_Exercise requirements_
Convert the listing, from its first line up to and including the line with "Yeah. This time", into a JSON list of strings with one string per line and no blank lines. Leave the pictures out of the result.

○ ○ ○ ○ ○ ○ ○

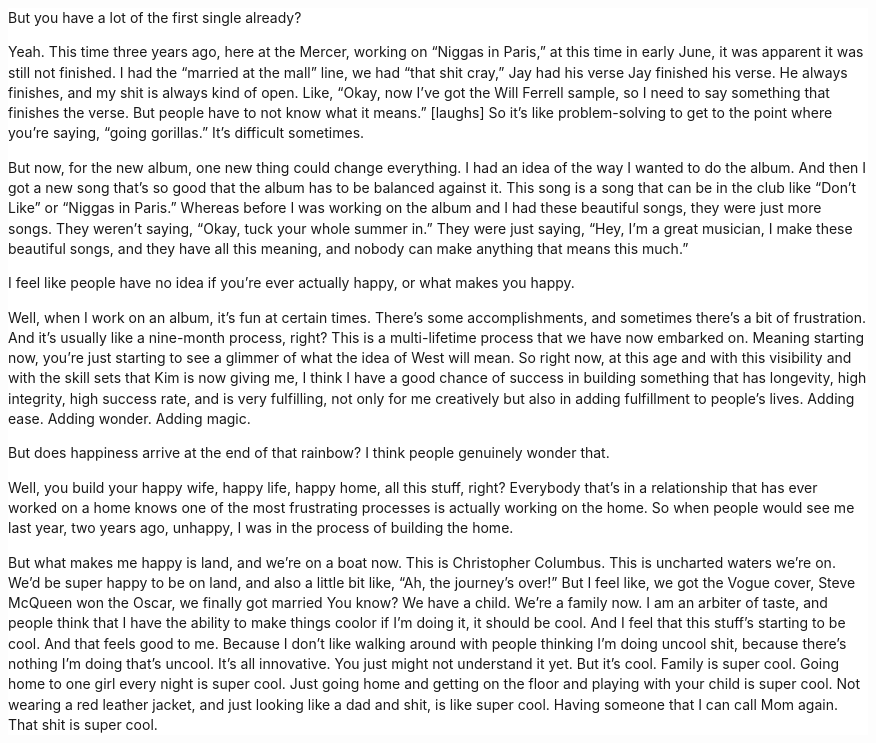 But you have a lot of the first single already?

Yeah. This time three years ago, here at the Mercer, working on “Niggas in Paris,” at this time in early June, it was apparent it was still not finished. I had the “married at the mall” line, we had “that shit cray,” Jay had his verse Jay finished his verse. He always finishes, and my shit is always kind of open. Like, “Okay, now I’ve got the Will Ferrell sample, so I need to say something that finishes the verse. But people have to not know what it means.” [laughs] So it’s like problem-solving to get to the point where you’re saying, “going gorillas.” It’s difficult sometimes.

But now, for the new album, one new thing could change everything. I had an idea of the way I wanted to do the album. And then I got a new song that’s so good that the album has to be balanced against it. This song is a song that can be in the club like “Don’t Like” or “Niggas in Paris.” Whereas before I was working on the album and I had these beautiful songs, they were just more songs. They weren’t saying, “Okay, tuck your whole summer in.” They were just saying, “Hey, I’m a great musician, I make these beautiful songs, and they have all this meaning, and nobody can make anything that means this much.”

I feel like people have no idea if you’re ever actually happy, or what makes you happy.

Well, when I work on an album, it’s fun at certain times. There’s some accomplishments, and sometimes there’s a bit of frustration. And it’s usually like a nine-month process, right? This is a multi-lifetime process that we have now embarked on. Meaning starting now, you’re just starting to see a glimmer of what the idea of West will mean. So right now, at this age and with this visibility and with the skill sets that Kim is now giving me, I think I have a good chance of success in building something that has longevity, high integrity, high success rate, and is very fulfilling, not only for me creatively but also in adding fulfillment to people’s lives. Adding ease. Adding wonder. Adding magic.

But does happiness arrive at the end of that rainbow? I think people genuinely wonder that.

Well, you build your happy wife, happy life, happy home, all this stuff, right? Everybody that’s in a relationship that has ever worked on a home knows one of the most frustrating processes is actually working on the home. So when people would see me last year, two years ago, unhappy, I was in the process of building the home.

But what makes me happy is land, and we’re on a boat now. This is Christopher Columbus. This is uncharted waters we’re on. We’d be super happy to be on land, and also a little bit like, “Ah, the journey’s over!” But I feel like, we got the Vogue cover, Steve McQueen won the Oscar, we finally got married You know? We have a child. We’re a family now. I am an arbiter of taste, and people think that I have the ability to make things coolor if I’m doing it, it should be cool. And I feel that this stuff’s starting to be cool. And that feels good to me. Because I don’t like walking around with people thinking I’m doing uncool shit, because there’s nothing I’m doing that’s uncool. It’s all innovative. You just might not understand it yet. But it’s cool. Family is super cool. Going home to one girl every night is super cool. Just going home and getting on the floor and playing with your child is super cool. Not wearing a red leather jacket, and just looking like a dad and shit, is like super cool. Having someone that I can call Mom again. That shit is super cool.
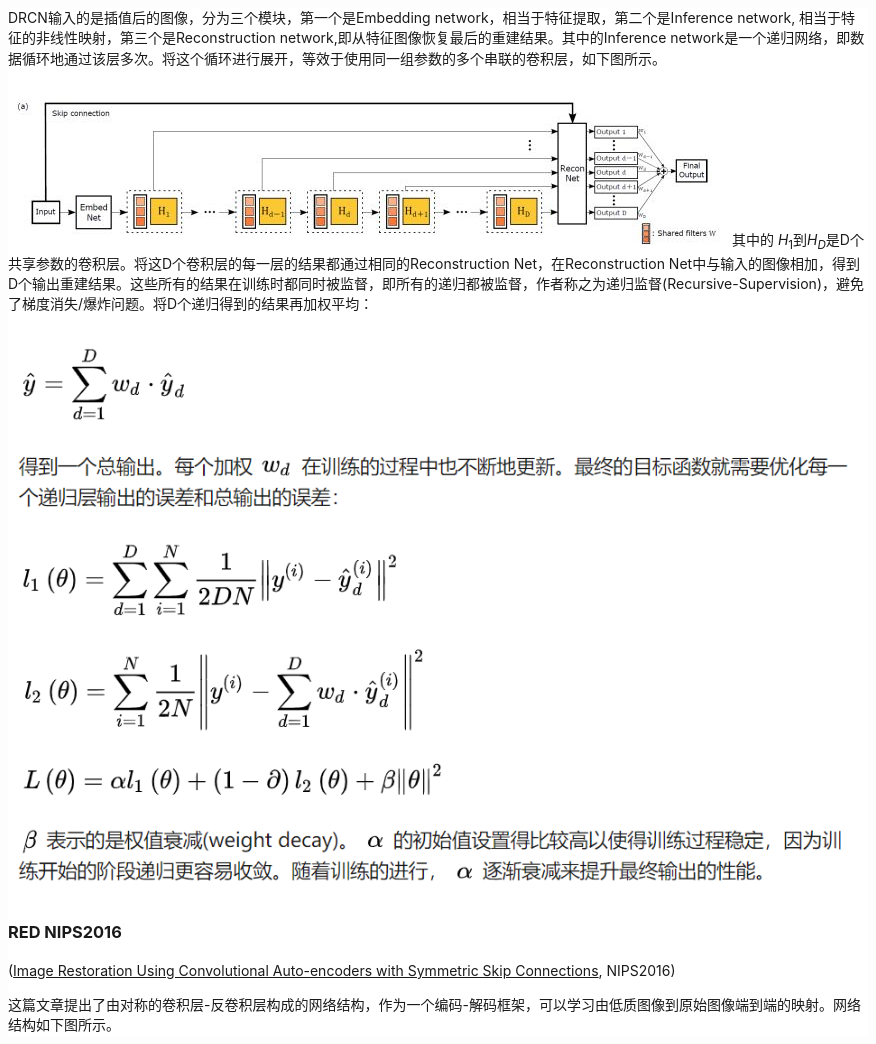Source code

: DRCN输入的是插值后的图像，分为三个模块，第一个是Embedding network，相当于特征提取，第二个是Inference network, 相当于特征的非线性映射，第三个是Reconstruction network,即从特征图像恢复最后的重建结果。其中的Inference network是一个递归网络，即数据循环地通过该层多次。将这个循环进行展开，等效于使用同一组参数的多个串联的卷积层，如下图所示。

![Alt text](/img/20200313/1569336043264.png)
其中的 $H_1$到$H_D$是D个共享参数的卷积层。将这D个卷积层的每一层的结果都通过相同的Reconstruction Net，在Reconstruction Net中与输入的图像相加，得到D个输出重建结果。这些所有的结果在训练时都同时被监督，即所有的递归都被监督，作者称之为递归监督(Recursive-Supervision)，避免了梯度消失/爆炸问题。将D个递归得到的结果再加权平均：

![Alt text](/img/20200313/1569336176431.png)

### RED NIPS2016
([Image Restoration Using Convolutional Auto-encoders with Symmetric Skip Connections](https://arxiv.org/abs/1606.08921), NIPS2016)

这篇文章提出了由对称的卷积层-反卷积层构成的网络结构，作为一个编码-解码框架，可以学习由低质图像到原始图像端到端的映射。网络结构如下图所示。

○ ○ ○ ○ ○ ○ ○

_Exercise answer_
[
  " But you have a lot of the first single already?",
  "Yeah. This time three years ago, here at the Mercer, working on “Niggas in Paris,” at this time in early June, it was apparent it was still not finished. I had the “married at the mall” line, we had “that shit cray,” Jay had his verse Jay finished his verse. He always finishes, and my shit is always kind of open. Like, “Okay, now I’ve got the Will Ferrell sample, so I need to say something that finishes the verse. But people have to not know what it means.” [laughs] So it’s like problem-solving to get to the point where you’re saying, “going gorillas.” It’s difficult sometimes."
]